Through the application of standardized methods and protocols, greenhouse gas (GHG) inventories calculate, quantify, and assess community associated emissions and their sources. Inventories can be conducted of emissions from a country; from the operations of an entity like a corporation, university or government; or for a local community. A community-scale inventory captures the emissions associated with activities happening within the geographic boundary of the community. Acting as a climate change balance sheet, GHG inventories show the progression and regression made and hold policy-makers and community members accountable to their verified goals and resolutions. 

Common GHG sectors to track include transportation, stationary energy (residential, commercial, and industrial), and solid waste; some inventories also include industrial processes and product use, and agriculture, forestry, and land use. GHG inventories measure the output of internationally recognized GHGs from the above listed sectors.
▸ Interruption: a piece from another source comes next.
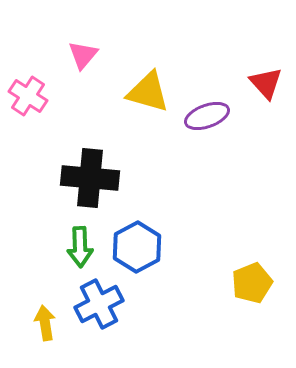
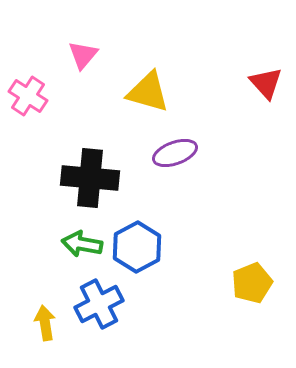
purple ellipse: moved 32 px left, 37 px down
green arrow: moved 2 px right, 3 px up; rotated 102 degrees clockwise
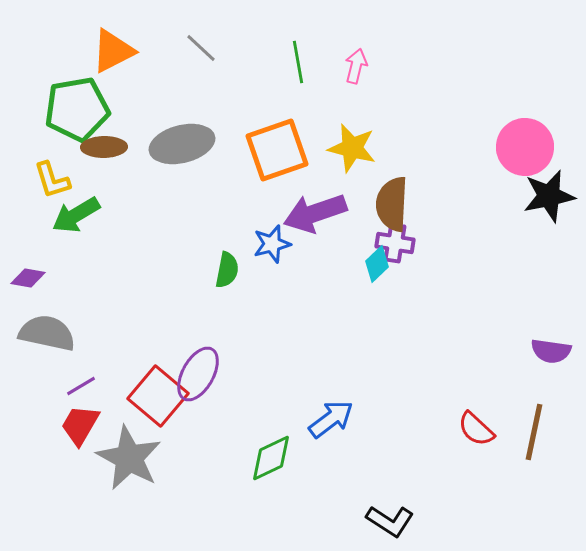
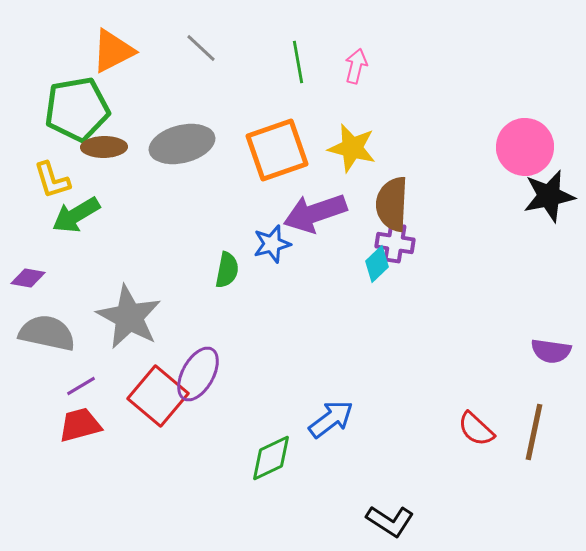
red trapezoid: rotated 45 degrees clockwise
gray star: moved 141 px up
The three primary gasses include:

Communities and local governments conduct GHG inventories for various reasons, including:

  • Managing GHG risks and identifying reduction opportunities
  • Measuring progress towards local, regional, state, federal and international climate goals
  • Identifying the largest GHG emitters within a boundary
  • Informing the development of climate action plans
  • Providing accountability to a community’s reduction goals
  • Tracking GHG performance over time
  • Creating a plan to reduce emissions
  • Measuring annual reductions
  • Motivating community action
  • Allowing community stakeholders to see a comprehensive view of local emissions to guide decision making
  • Recognizing GHG emissions performance relative to similar communities
  • Enabling aggregation to GHG emissions data across regions
  • Meeting reporting requirements
  • Demonstrating compliance with regulations, mandatory or voluntary GHG programs, and market standards
  • Achieving recognition and demonstrating leadership

GHG inventories are important because they are the fundamental preliminary step toward managing our local and international GHG emissions. 
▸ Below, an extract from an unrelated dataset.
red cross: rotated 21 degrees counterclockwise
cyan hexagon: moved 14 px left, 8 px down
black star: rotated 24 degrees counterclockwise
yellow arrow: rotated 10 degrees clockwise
ICLEI’s Analyze, Act, Accelerate 3-phase, 9-step model outlines how climate risks and vulnerabilities can be assessed and identify solutions to integrate into urban development policies, plans, and processes. Inventories are integral to the Analyze phase, ultimately assessing changes in emissions and providing a baseline for accountability to reduction goals made within respective boundary limits. By conducting regular annual inventories over multiple analysis years, presenting data over time, local governments can report community trends related to their emission consumption.

(Type of emissions sources for a city GHG inventory within a boundary. Image by C40 via Global Protocol for Community-Scale Greenhouse Gas Emission Inventories. ) 
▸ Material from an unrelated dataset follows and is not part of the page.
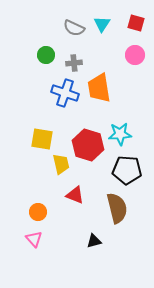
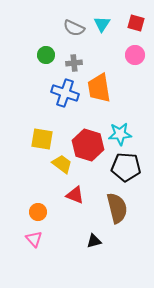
yellow trapezoid: moved 1 px right; rotated 40 degrees counterclockwise
black pentagon: moved 1 px left, 3 px up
Over the past years, there has been increasing interest in looking at the concept of a carbon budget. According to Carbon Transfer, a carbon budget is “the cumulative amount of carbon dioxide (CO2) emissions permitted over a period of time to keep within a certain temperature threshold”. For example, there is a specific limit to cumulative global emissions between now and 2050 that will most likely keep the temperature increase below 1.5 ℃. While it is possible for a community to calculate their own carbon budget based on this global limit, for simplicity ICLEI USA recommends using a Science Based Target (SBT), which will ensure that the community is on a pathway consistent with the global carbon budget for 1.5 ℃.

ICLEI USA’s recommended approach for SBTs combines the global carbon budget with a concept of fair share – recognizing that wealthy countries and those with higher per-capita emissions should reduce emissions more rapidly than lower income countries with low per-capita emissions. Using this approach, U.S. communities should aim to reduce per capita emissions by about 63% by 2030 and reduce emissions to zero by 2050. ICLEI USA can help determine the specific SBT for your community. In ICLEI USA’s Working Paper: Analysis of U.S. Local Government Science-Based Targets and Pathways to Achieve Them in the Race to Zero, the paper discusses the analysis, findings, and recommendations to achieve the realistic, yet, ambitious community SBT to hold global temperature increase to 1.5 ℃ by midcentury as outlined in the Paris Agreement.